Silvia e l’immaginario distorto dei volontari “cappuccetto rosso”.
Oltre a esprimere solidarietà a Silvia Romano, alla sua famiglia e Africa Milele, la onlus con cui la ragazza faceva volontariato, e a augurarci che torni a casa presto, ci tocca anche esprimere rammarico per come la vicenda sia stata ancora una volta usata, strumentalizzata o semplicemente travisata, non solo da anonimi “odiatori da tastiera” ma anche da giornalisti di fama.
C’è un immaginario distorto e sempre più culturalmente sdoganato, che avvolge il mondo della solidarietà, del volontariato e della cooperazione: se non sei un militare, ma vai in giro per il mondo a lavorare, prestare soccorso, ma anche a raccontare fatti, storie e guerre lontane, come nel caso dei giornalisti, sei uno o una che, se accade qualcosa di brutto, “se l’è andata a cercare”, sei qualcuno che si mette in pericolo di vita, per vezzo o per fare dispetto agli italiani tutti.
Perché, questo è l’argomento principe, “ci fai spendere un sacco di soldi”. Come se l’economia italiana fosse messa in crisi dal recupero di giornalisti o cooperanti inquieti e non da corruzione, mafia, spese militari etc…
“Oca giuliva”, “Tenetevela” sono i commenti più simpatici che oggi si trovano in rete, fino al carico da novanta del suddetto giornalista che, sebbene usata come figura retorica per carità (ma dopo il pezzo peggiora…), parla di “smania di altruismo”.
Ecco di fronte a tutto questo pensiamo ai tanti cooperanti italiani che con noi sono a lavorare in tutto il mondo accanto a colleghi locali o altri cooperanti stranieri e a come questa rappresentazione di tanti “cappuccetto rosso” sprovveduti non corrisponda al vero.
Stiamo infatti parlando di professionisti, di persone competenti nei loro ambiti, persone impegnate che hanno fatto del loro lavoro anche una scelta di vita.

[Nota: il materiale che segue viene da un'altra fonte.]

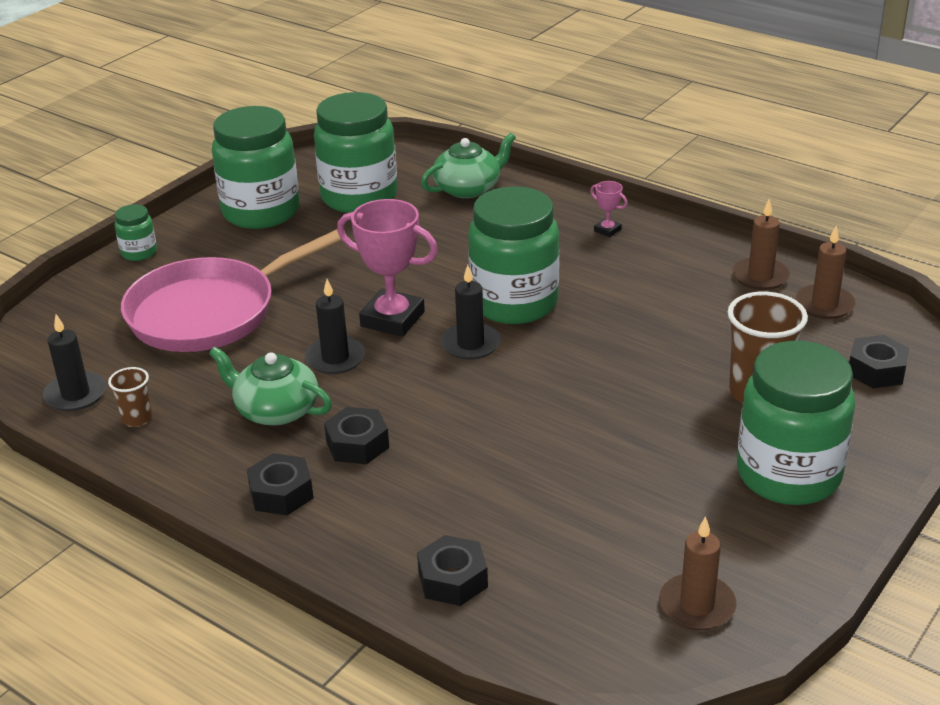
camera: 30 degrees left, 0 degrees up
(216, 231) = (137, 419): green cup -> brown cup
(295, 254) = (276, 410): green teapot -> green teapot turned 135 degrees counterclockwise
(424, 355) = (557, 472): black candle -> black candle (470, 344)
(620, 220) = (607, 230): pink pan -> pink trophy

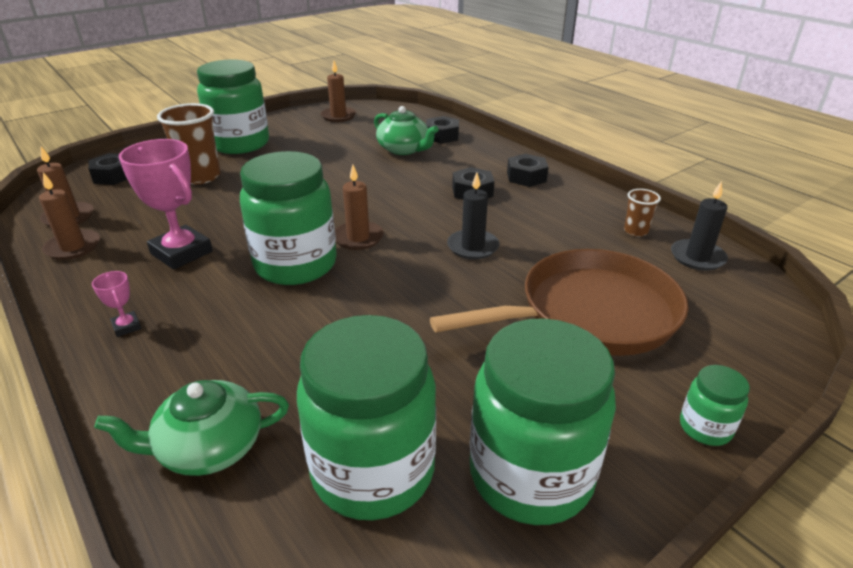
camera: 165 degrees left, 0 degrees up
(210, 312) = (589, 314): pink pan -> brown pan
(276, 410) = (526, 219): green teapot -> green teapot (404, 149)
(392, 319) = (411, 271): pink trophy -> pink trophy (181, 253)
(470, 344) = (358, 238): black candle -> brown candle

Come Silvia, molti di loro hanno cominciato con il volontariato, poi hanno continuato a specializzarsi, in Italia o all’estero e hanno deciso che “casa nostra” o “casa loro” non era importante e che volevano mettere a disposizione quelle competenze. Imparando tanto e riportando a casa tante cose in più e diverse di quando sono partiti.
E non parliamo anche qui di “sorrisi dei bambini”, della “semplicità delle genti”, dei “colori dei villaggi”, altri stereotipi unti e bisunti… no, non è affatto il mito del buon selvaggio, per fortuna, che spinge oggi giovani a mettersi in gioco e affrontare queste sfide. Ma la consapevolezza che ognuno secondo le proprie possibilità e aspirazioni, può fare un pezzo per migliorare, per crescere, per migliorarsi e migliorare il mondo i cui viviamo. Alla sede Caritas sotto casa come in un remoto villaggio del Kenya.
Oggi pensiamo a chi fa questi lavori e li ringraziamo, come ringraziamo Silvia. E ora vogliamo che torni a casa presto, “che il freddo qui si fa sentire”. Tanto freddo.